Will the COVID-19 pandemic have an impact on patient-reported outcome data and how should we account for this?

Mar 20, 2020

It’s a question we have been asking ourselves this week at Vitaccess as we monitor our adaptive patient registries – all of which collect patient-reported outcome (PRO) data to measure the impact of a disease or treatment on patients’ lives.

Both the generic (can be used across a wide variety of diseases) and disease-specific PRO measures we use in our registries contain questions that relate to areas of people’s lives that, according to both personal and media reports, may be impacted for both COVID-19 patients and, perhaps more importantly, the general public.

Take, as an example, the EuroQol Group’s EQ-5D, a widely used instrument which measures health status in terms of five dimensions: mobility, self-care, usual activities, pain/discomfort, and anxiety/depression. The mental health charity Mind have indicated that mental health conditions including anxiety may be impacted as a result of social restrictions and concern about the impact of the virus. It is also reasonable to think that many people will be unable to carry out their usual activities, including the work, study, housework, family or leisure activities given as examples in the EQ-5D. Social restrictions may impact how people interpret the term “walking about” which is used in two of the mobility dimension response options – in the current situation this may be taken to mean walking outside the house. Suffering from the symptoms of COVID-19 itself has the potential to impact all five dimensions.

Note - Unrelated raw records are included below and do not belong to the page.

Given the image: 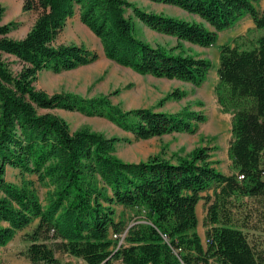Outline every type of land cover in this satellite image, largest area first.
Returning a JSON list of instances; mask_svg holds the SVG:
<instances>
[{
  "label": "trees",
  "instance_id": "trees-1",
  "mask_svg": "<svg viewBox=\"0 0 264 264\" xmlns=\"http://www.w3.org/2000/svg\"><path fill=\"white\" fill-rule=\"evenodd\" d=\"M149 1L178 7L200 21L148 12L131 0H23V11L37 16L23 37L13 38L15 23L2 22L0 4V247L34 224L23 236L22 254L30 264H61L56 252L82 264H264V235L256 234L264 222V5L259 10V0ZM75 13L107 59L141 75L202 86L212 62L186 54L181 42L216 47L214 93L221 110L231 114L229 174L217 169L207 146L174 159L155 154L123 161L113 154L119 137L87 127L72 131L63 117L48 111L102 116L137 140L194 133L206 120L201 112L122 110L109 96L36 88L41 71L72 70L99 58L82 44H55ZM245 15L260 31L255 41L237 36L218 44L219 33ZM135 18L178 43L151 45L137 37ZM178 97L171 91L162 101ZM7 167L19 171L21 185L6 180ZM26 175L46 188L43 200ZM255 203L263 208L251 223ZM117 207L119 216L131 212L132 221L116 219Z\"/></svg>",
  "mask_w": 264,
  "mask_h": 264
},
{
  "label": "rangeland",
  "instance_id": "rangeland-1",
  "mask_svg": "<svg viewBox=\"0 0 264 264\" xmlns=\"http://www.w3.org/2000/svg\"><path fill=\"white\" fill-rule=\"evenodd\" d=\"M131 1L148 12L164 13L186 20L200 21L198 16L187 12L182 13L175 6L154 3L149 0ZM0 4L5 8L2 22L15 23L9 35L13 38L23 37L33 25L37 13L33 10L23 11V0H0ZM263 5V0L257 2L259 10L263 8ZM133 21L134 34L151 45L159 44L165 47H173L178 43L173 37L151 30L139 19L135 18ZM259 33L260 31L256 29L251 18L248 15L243 16L233 27L219 33L218 44L231 42L237 36H247L253 43ZM55 44H82L89 50L96 51L99 58L89 65L72 70H63L58 73L50 70L41 71L35 86L48 94L63 92L84 98L109 96L112 104L117 105L122 110L151 108L171 113L189 110L201 112L206 117L203 123L197 125L194 133H171L137 140L130 132L124 131L105 117L86 115L78 111L54 109L55 113L69 123L72 131L87 127L107 137H119L121 140L117 142L113 154L128 162L145 160L148 156L155 154L174 159V155L184 156L195 147L207 146L211 150V159L217 169L222 172L229 169L227 146L231 135V114L221 110L214 93V86L218 80L216 74L218 52L216 47L206 48L192 45L186 41L181 42V47L186 54L203 57L212 62V68L209 70L204 84L195 86L176 79L141 75L107 59L103 55L99 40L82 25L77 15L67 20L63 30L56 38ZM8 58L13 59V57ZM17 67L16 64L13 65V68ZM171 91H177L180 93V97L162 101ZM43 111L39 109L40 113ZM26 177L34 182V187L40 199L43 200L46 188L36 181V176L26 175ZM5 178L16 185L22 183L19 171L11 167H7ZM253 207L255 210H252L251 223L257 222L258 212L263 208L260 203H255ZM121 210L120 207L116 208V219L124 217L127 223L131 222L132 213L127 210L123 216H119ZM197 216L199 230L203 235L202 223L205 218V204L203 202L198 207ZM259 224L260 227L256 234L262 237L264 235V222H259ZM33 226L34 224L19 231L5 246L0 247V264H30V261L22 254L27 245L23 236ZM118 242L122 241L118 240ZM56 257L61 264H82L81 259L61 252H56ZM113 264H119V262L113 261Z\"/></svg>",
  "mask_w": 264,
  "mask_h": 264
},
{
  "label": "crops",
  "instance_id": "crops-1",
  "mask_svg": "<svg viewBox=\"0 0 264 264\" xmlns=\"http://www.w3.org/2000/svg\"><path fill=\"white\" fill-rule=\"evenodd\" d=\"M179 11H181L182 13H185V11H183L182 9H180V8H178V7H176ZM77 15V17H78V13H75V15L74 16H76ZM245 16H247V15H245ZM244 16V17H245ZM249 16V15H248ZM72 18V17H71ZM71 18H69V19H71ZM68 19V20H69ZM83 25V24H82ZM84 26V25H83ZM86 27V26H85ZM87 28V27H86ZM88 29V28H87ZM88 31L90 32V30L88 29ZM91 33V32H90ZM171 37V36H170ZM174 38V37H173ZM176 39V38H175ZM54 109H51V110H48V111H51V112H54L53 111ZM55 113V112H54ZM228 162H229V165H230V161L228 160ZM225 174H229L230 173V169H228L226 172H224ZM201 202H203V200H201V201H199V203L197 204V210H198V207H199V205H201ZM205 213H206V210H205ZM202 225H203V223H202ZM202 229H203V235H201V232H200V230H199V224H198V231H199V234L201 235V237H202V239L205 237V235H204V229H205V227L204 226H202Z\"/></svg>",
  "mask_w": 264,
  "mask_h": 264
}]
</instances>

I, like many others around the world, am currently self-isolating at home with my son and husband (my sympathies are with fellow parents of toddlers!). I am generally physically and mentally well and last week would have reported no problems in relation to the questions in the EQ-5D (referred to as a score of 11111).

However, through self-isolation alone and in the space of a week I have felt an impact on my ability to complete my usual activities, an increased level of anxiety, and problems with mobility, certainly with walking about, depending on how this question is interpreted in the current climate. This merely reflects what, at this point, we all already know and experience: COVID-19 and everything about living under COVID-19 can affect nearly every part of our daily lives, whether we have an illness or not.

In general, and by design, the impact of external influences (not related to disease or treatment under observation) on individual patients in studies collecting PRO data tend to have a minimal impact on the study data as a whole. Questions are specifically to instruct people to consider impairments “due to your condition”. But people are also…people. Will 100% of survey participants actually be able to parse their anxiety into something attributable to cystic fibrosis, something attributable to living with cystic fibrosis and social distancing, and just quotidian anxiety that many of us are feeling?

If we continue to administer these instruments in our longitudinal studies, there is a possibility that we will see a change in the pattern of PRO data across whole cohorts during this pandemic that is not related to the disease or treatment under observation. We feel it is therefore critical to collect additional situational data from our study participants that may be relevant to the pandemic, such as reported symptoms that may relate to the viral infection or periods of self-quarantine. This will then facilitate incorporation of these factors into the subsequent analysis of any seemingly obvious changes in the data patterns. This is not something that can be corrected post hoc with later data.